- Source records -
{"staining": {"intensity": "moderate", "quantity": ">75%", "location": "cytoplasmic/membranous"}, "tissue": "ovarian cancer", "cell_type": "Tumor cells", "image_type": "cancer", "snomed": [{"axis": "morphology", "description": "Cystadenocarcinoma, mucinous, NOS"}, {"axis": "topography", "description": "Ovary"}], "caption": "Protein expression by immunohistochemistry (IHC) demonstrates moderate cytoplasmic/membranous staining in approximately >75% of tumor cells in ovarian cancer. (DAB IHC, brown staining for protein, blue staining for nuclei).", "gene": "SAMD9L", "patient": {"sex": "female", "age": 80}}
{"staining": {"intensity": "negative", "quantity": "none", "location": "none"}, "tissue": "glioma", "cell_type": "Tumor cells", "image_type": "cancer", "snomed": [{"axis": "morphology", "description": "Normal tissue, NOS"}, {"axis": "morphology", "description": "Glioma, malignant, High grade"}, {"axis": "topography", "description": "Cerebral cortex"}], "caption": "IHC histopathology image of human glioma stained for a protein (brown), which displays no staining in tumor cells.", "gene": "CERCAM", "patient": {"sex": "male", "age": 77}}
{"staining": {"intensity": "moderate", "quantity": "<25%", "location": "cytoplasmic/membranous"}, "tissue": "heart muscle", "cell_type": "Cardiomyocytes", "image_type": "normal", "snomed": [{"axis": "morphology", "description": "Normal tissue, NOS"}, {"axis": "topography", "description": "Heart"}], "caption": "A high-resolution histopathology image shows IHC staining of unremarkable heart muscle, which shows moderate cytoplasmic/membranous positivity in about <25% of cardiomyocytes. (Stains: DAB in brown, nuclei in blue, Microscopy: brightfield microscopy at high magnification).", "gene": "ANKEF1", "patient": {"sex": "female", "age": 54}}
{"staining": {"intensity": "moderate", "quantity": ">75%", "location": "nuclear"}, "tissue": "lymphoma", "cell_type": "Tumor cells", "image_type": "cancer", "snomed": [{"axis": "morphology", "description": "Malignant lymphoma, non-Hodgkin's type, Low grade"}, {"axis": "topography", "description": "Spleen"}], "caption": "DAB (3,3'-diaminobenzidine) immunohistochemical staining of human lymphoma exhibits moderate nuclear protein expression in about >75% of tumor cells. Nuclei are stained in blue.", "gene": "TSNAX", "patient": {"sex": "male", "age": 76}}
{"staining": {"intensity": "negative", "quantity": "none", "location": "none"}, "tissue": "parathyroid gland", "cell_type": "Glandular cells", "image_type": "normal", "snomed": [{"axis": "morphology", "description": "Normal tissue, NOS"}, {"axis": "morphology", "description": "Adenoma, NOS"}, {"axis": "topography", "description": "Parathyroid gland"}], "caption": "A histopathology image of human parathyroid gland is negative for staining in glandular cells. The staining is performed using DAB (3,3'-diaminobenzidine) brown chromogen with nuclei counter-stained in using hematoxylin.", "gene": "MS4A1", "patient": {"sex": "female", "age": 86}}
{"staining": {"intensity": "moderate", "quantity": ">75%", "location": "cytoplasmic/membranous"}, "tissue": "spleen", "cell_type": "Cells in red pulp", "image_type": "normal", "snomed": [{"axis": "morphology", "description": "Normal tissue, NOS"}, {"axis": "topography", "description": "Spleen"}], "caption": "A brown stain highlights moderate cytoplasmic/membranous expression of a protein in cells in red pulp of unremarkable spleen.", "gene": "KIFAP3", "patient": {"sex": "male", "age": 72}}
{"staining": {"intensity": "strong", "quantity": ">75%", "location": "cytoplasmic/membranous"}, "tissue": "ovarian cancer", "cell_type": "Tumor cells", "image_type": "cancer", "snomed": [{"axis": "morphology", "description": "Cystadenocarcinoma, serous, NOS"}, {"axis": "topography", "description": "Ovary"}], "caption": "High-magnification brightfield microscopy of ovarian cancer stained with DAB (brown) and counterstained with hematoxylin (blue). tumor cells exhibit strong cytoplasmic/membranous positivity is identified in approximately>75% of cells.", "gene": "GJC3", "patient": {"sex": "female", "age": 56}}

- Problem description -
Report back each line in the material above that contains the string "grade".

- Output for this exercise -
{"staining": {"intensity": "negative", "quantity": "none", "location": "none"}, "tissue": "glioma", "cell_type": "Tumor cells", "image_type": "cancer", "snomed": [{"axis": "morphology", "description": "Normal tissue, NOS"}, {"axis": "morphology", "description": "Glioma, malignant, High grade"}, {"axis": "topography", "description": "Cerebral cortex"}], "caption": "IHC histopathology image of human glioma stained for a protein (brown), which displays no staining in tumor cells.", "gene": "CERCAM", "patient": {"sex": "male", "age": 77}}
{"staining": {"intensity": "moderate", "quantity": ">75%", "location": "nuclear"}, "tissue": "lymphoma", "cell_type": "Tumor cells", "image_type": "cancer", "snomed": [{"axis": "morphology", "description": "Malignant lymphoma, non-Hodgkin's type, Low grade"}, {"axis": "topography", "description": "Spleen"}], "caption": "DAB (3,3'-diaminobenzidine) immunohistochemical staining of human lymphoma exhibits moderate nuclear protein expression in about >75% of tumor cells. Nuclei are stained in blue.", "gene": "TSNAX", "patient": {"sex": "male", "age": 76}}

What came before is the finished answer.